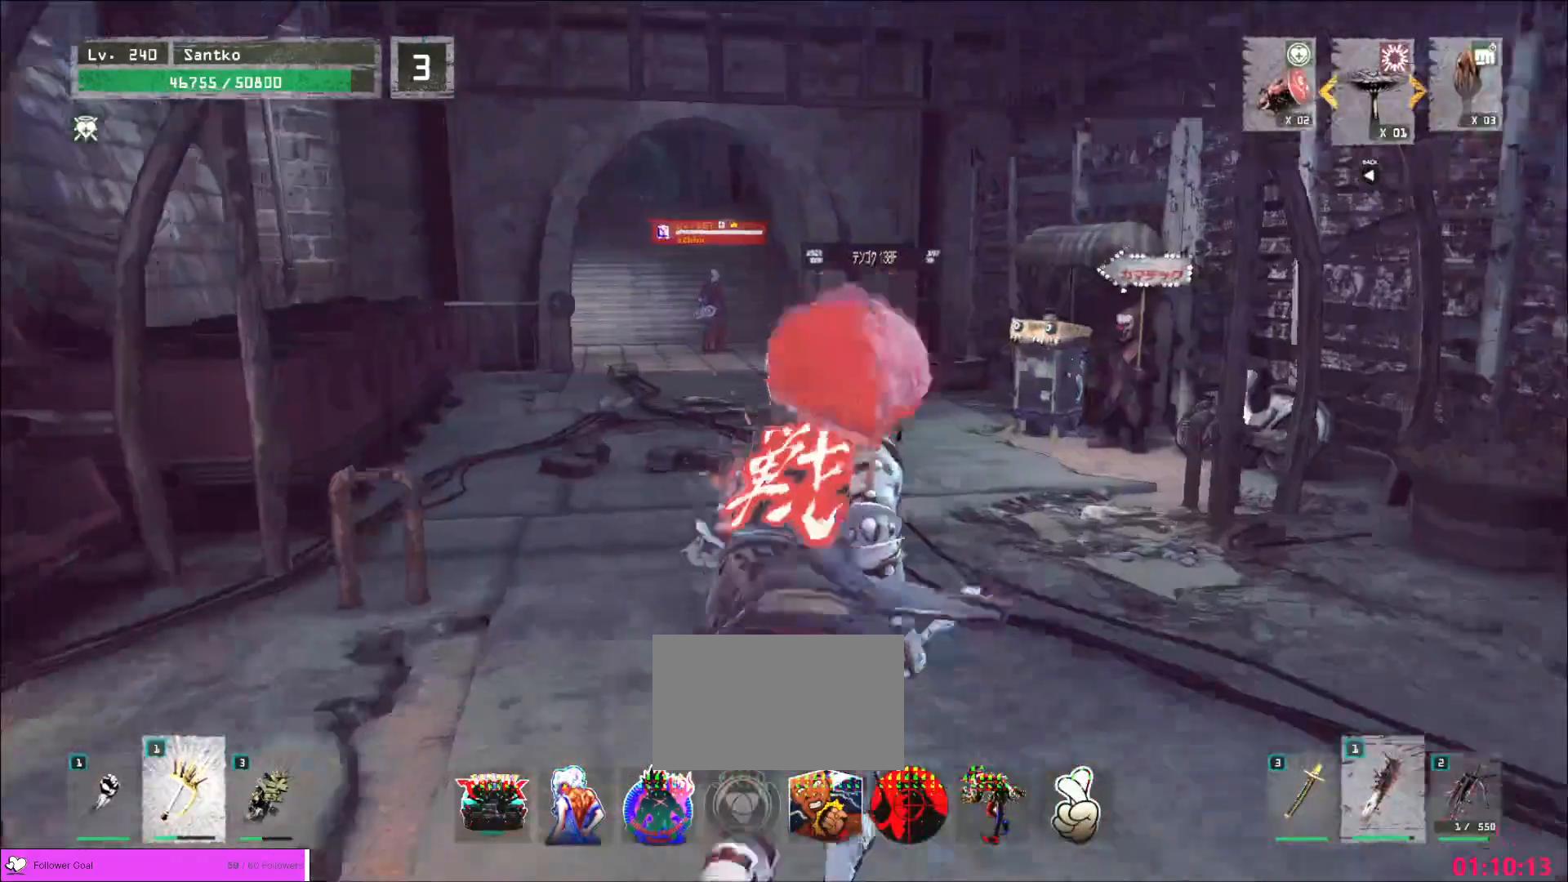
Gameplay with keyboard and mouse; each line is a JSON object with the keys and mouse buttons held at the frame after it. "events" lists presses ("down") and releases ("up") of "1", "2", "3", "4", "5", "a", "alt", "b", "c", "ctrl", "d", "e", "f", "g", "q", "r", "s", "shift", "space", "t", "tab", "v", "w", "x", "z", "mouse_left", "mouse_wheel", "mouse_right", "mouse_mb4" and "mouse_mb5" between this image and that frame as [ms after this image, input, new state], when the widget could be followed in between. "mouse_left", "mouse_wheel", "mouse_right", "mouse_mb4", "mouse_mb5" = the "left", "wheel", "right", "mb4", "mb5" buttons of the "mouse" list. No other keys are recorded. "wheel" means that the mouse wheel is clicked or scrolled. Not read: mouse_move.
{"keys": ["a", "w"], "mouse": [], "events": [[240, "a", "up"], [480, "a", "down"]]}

================

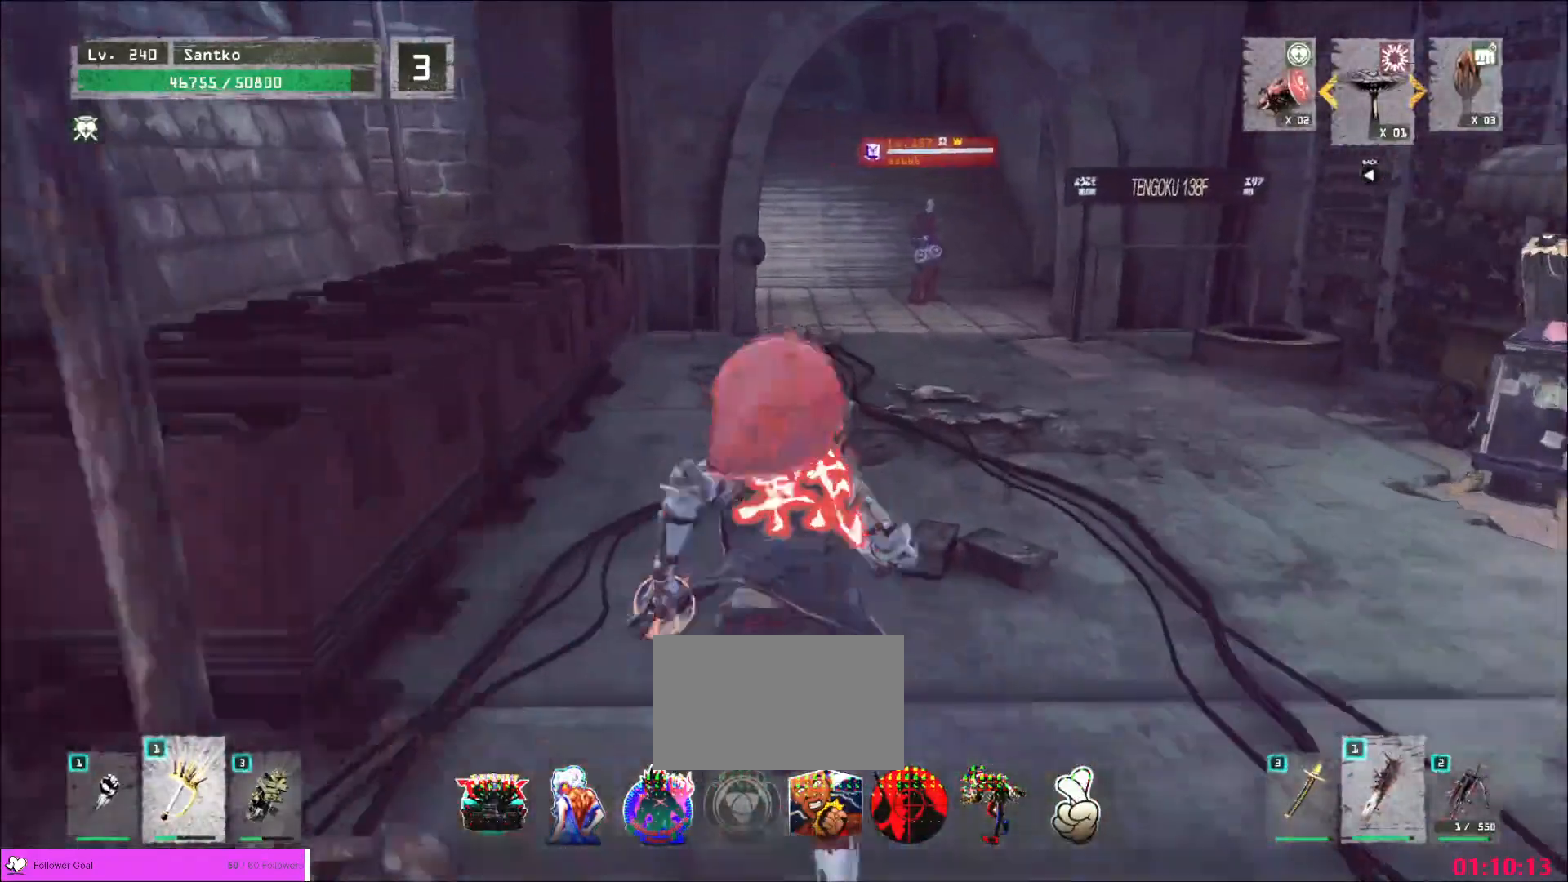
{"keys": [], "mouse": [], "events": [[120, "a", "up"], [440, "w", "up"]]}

================

■ **Goal of the exercise**: Gather from the data above every line with the string "down".

■ **Answer area**:
Gameplay with keyboard and mouse; each line is a JSON object with the keys and mouse buttons held at the frame after it. "events" lists presses ("down") and releases ("up") of "1", "2", "3", "4", "5", "a", "alt", "b", "c", "ctrl", "d", "e", "f", "g", "q", "r", "s", "shift", "space", "t", "tab", "v", "w", "x", "z", "mouse_left", "mouse_wheel", "mouse_right", "mouse_mb4" and "mouse_mb5" between this image and that frame as [ms after this image, input, new state], when the widget could be followed in between. "mouse_left", "mouse_wheel", "mouse_right", "mouse_mb4", "mouse_mb5" = the "left", "wheel", "right", "mb4", "mb5" buttons of the "mouse" list. No other keys are recorded. "wheel" means that the mouse wheel is clicked or scrolled. Not read: mouse_move.
{"keys": ["a", "w"], "mouse": [], "events": [[240, "a", "up"], [480, "a", "down"]]}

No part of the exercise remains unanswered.